A recent non-binding opinion from an European Court of Justice advocate general recommends limiting the extraterritorial effect of the E.U.’s right to be forgotten in an effort to establish precedent that could serve as a counter to future actions by other countries.  While not specifically stated in the opinion, it appears that this opinion has an eye towards the ramifications that the right to be forgotten might have in the hands of more authoritarian countries. In this way, the E.U. is chosing to have its own version of the internet rather than face the possibility of having a version that has been sanitized by dictators.

On January 10, 2019, Advocate General Maciej Szpunar recommended that Europe’s “right to be forgotten” not include a right to compel the deindexing of search results outside the E.U.  The case in question arose from a notice from the French data protection authority, CNIL, to Google in 2015. CNIL demanded that Google make deindexing requests from French citizens applicable to all of Google’s country-specific search engines, globally. However, Google refused to comply, instead continuing the its practice of deindexing only results within the E.U.  Google also proposed to implement an additional process it labeled “geo-blocking,” by which Google would make certain search results unavailable on all of its domains if the user’s IP address placed that user within the E.U.  CNIL found this additional mechanism to be insufficient and took its case to the ECJ.

Google, along with third parties filing briefs including Wikimedia Foundation Inc., the Foundation for Freedom of the Press and Reporters Committee for Freedom of the Press, argued that CNIL’s proposed ruling would create a dangerous precedent that could invite other countries outside the E.U., including authoritarian regimes, to also mandate global implementation orders of deindexing requests, resulting in censorship.

Attorney General Szpunar agreed, drawing a line between application of deindexing requests to domains within the E.U. and extraterritorial domains.  He stated that searches originating outside the E.U. should not suffer from E.U. deindexing requests.  Further, he agreed that the embrace of a right to global deindexing would be a dangerous green light for other countries to adopt deindexing laws, which could ultimately result with an interference of the right to free expression within E.U. and throughout the world.

Attorney General Szpunar also made clear that the effect of a deindexing request would remain quite strong within the E.U.  A.G. Szpunar was quite clear that Google would still be required to take any measure at its disposal, including all technically possible controls, to ensure a complete deindexing within E.U. territory, specifically including geoblocking.

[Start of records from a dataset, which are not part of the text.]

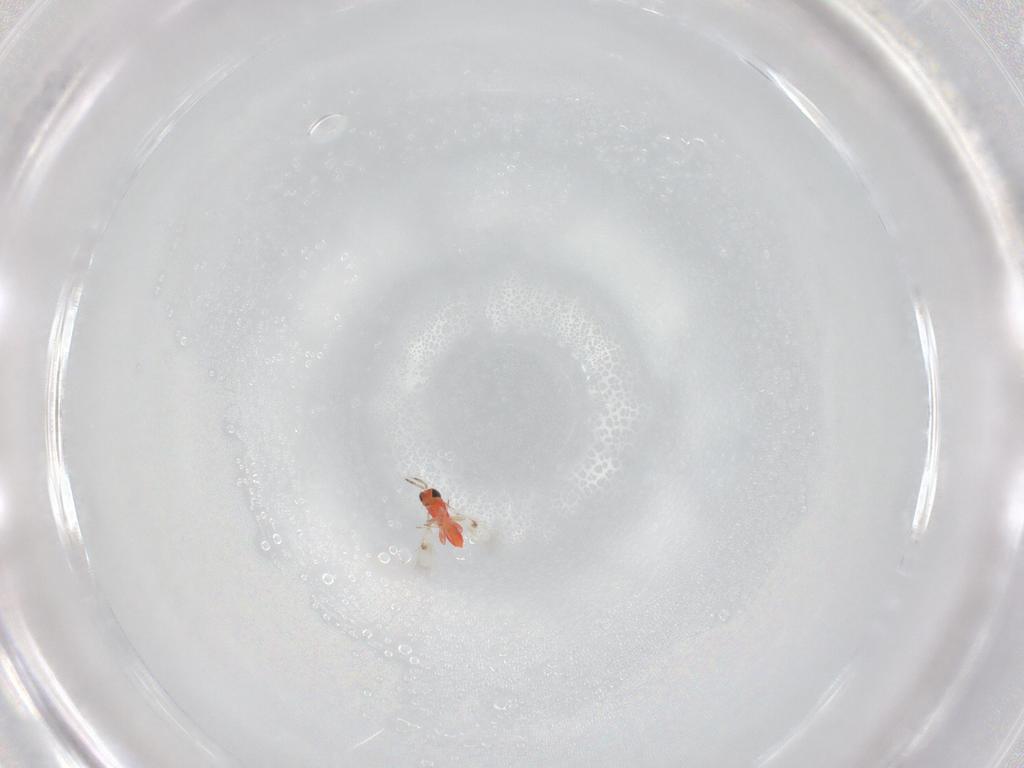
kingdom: Animalia
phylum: Arthropoda
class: Insecta
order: Hymenoptera
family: Trichogrammatidae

This new opinion from the E.U. is similar to the position taken by Canada’s Privacy Commissioner with respect to its nascent right to be forgotten. Canada is currently considering whether its privacy law, PIPEDA, contains a right to request deindexing as written.  While it is not clear if the decision of that case will include an analysis of extraterritorial deindexing, the Office of the Privacy Commissioner has separately recommended that search engines be required only to deindex search results from Canadian domains (e.g., google.ca) as well as employ geoblocking.

Of course, none of these steps is certain to deter authoritarian regimes from ordering Google or other search engines to globally deindex results about their citizens, potentially including public figures. The January 10, 2019 opinion seems to acknowledge that fact, seeking only to prevent the sending of a signal to other countries that global deindexing requests are permissible.  Accordingly, it remains to be seen whether the right to be forgotten will become a weapon of misinformation online.